Telltale signs an employee is preparing to quit

With up to 1/3 of staff considering looking for a new job, we look at the warning signs to look out for and what you can do to retain your workers.

Following from Tuesday's post about the happiness of our workforce, where we mentioned a study suggesting that one third of workers are looking for a new job, here are some warning signs that could indicate that a member of staff wants to leave. 

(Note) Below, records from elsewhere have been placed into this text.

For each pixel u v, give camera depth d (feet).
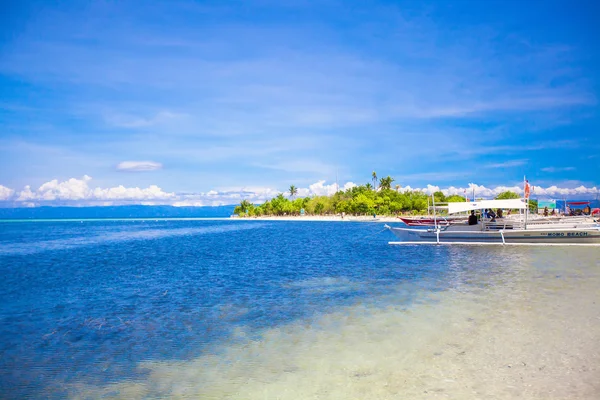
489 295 73.61
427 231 177.58
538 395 34.76
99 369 44.42
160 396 37.50
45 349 51.62
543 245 152.46
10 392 39.17
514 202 150.51
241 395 36.78
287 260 143.43
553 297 70.28
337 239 251.80
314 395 36.19
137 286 97.60
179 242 257.55
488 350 45.29
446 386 36.96
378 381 38.55
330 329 55.93
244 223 630.74
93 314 70.18
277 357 45.93
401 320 58.80
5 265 149.48
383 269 112.57
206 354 47.93
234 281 100.78
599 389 35.45
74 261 159.43
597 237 146.82
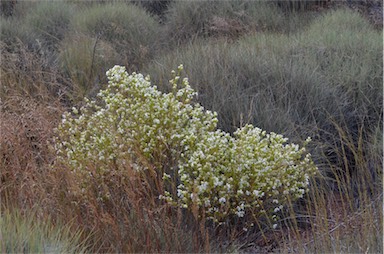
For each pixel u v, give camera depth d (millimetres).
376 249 3918
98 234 4227
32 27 9805
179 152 4496
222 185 4359
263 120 5473
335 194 5227
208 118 4688
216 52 6984
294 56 6980
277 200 4461
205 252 4262
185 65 6695
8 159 5008
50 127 5066
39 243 3674
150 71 6977
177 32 9734
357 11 10117
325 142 5609
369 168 5344
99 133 4699
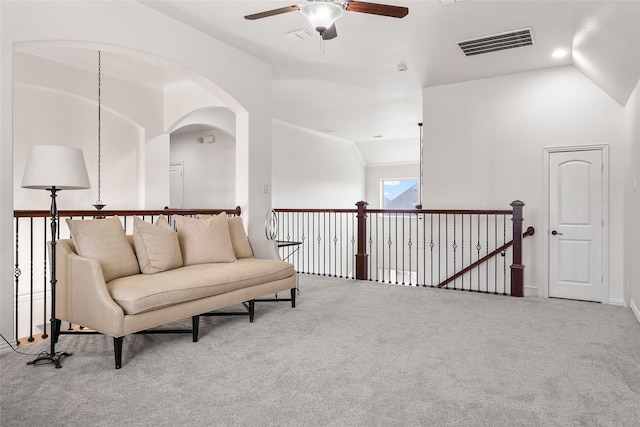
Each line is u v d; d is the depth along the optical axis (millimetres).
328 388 2234
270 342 2992
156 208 5965
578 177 4738
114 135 5539
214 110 6988
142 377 2365
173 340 3025
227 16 3715
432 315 3791
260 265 3699
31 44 2914
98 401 2068
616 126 4539
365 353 2773
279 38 4164
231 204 7883
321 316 3717
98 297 2559
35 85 4664
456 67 4887
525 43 4148
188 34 3908
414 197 10820
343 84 5609
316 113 7328
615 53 3416
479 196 5309
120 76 5453
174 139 8844
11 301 2715
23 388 2207
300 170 8672
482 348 2893
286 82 5539
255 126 4695
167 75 5508
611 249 4555
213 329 3301
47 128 4844
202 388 2229
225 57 4297
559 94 4832
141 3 3490
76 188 2766
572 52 4344
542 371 2496
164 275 3027
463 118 5418
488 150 5250
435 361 2637
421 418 1925
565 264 4793
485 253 5250
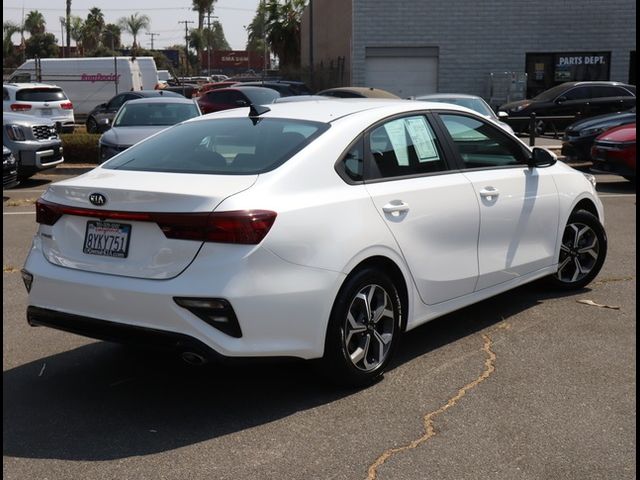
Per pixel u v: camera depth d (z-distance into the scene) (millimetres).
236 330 3795
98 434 3883
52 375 4727
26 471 3492
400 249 4551
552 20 27953
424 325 5617
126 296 3887
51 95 22078
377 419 4012
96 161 17797
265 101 20906
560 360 4836
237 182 4035
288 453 3645
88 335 4117
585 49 28062
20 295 6609
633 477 3389
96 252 4090
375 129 4719
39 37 83438
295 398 4309
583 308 5969
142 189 3949
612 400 4211
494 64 28203
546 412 4062
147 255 3922
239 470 3484
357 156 4531
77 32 81750
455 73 28281
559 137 21625
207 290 3740
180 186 3998
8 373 4762
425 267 4766
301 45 45719
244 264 3781
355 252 4227
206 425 3975
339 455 3617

  • Their attitude changes. For example, if a previously enthusiastic employee becomes less interested in their work, offers fewer ideas or suggestions, isn’t as committed to long-term plans or training or doesn’t seem quite as keen to please you as before.
  • Productivity falls. Where a worker may have gone the extra mile, if they’re job hunting, they may reduce this and only do the bare minimum as they begin to wind down. You may notice this in the volume or quality of their work.
  • Their behaviour changes. Is a worker interacting less than normal with colleagues and managers e.g. starting to spend every lunch break at their desk? Or are they no longer coming into work early or staying late, but instead working only their exact hours?  
  • They’re on the phone more. This could be an indication that they’re on the phone to recruitment agencies or arranging interviews. 
  • They are less vocal about issues. If their mind is set on leaving, they are less likely to raise issues, as they don’t think it will be their concern in the future. However, this could also be a good sign, if you’ve addressed some of the issues they’ve raised in the past, they may just be more satisfied.
  • Sickness or leave days increase. Take note if a worker starts requesting a day’s leave at short notice or calls in sick for a day at a time, as they could be going for job interviews. Of course, they could also genuinely be going through a period of ill-health or issues at home, so don’t just jump to conclusions.
  • Sudden social signals. Perhaps they’ve given their LinkedIn profile a major update or have just connected with a number of recruitment agents?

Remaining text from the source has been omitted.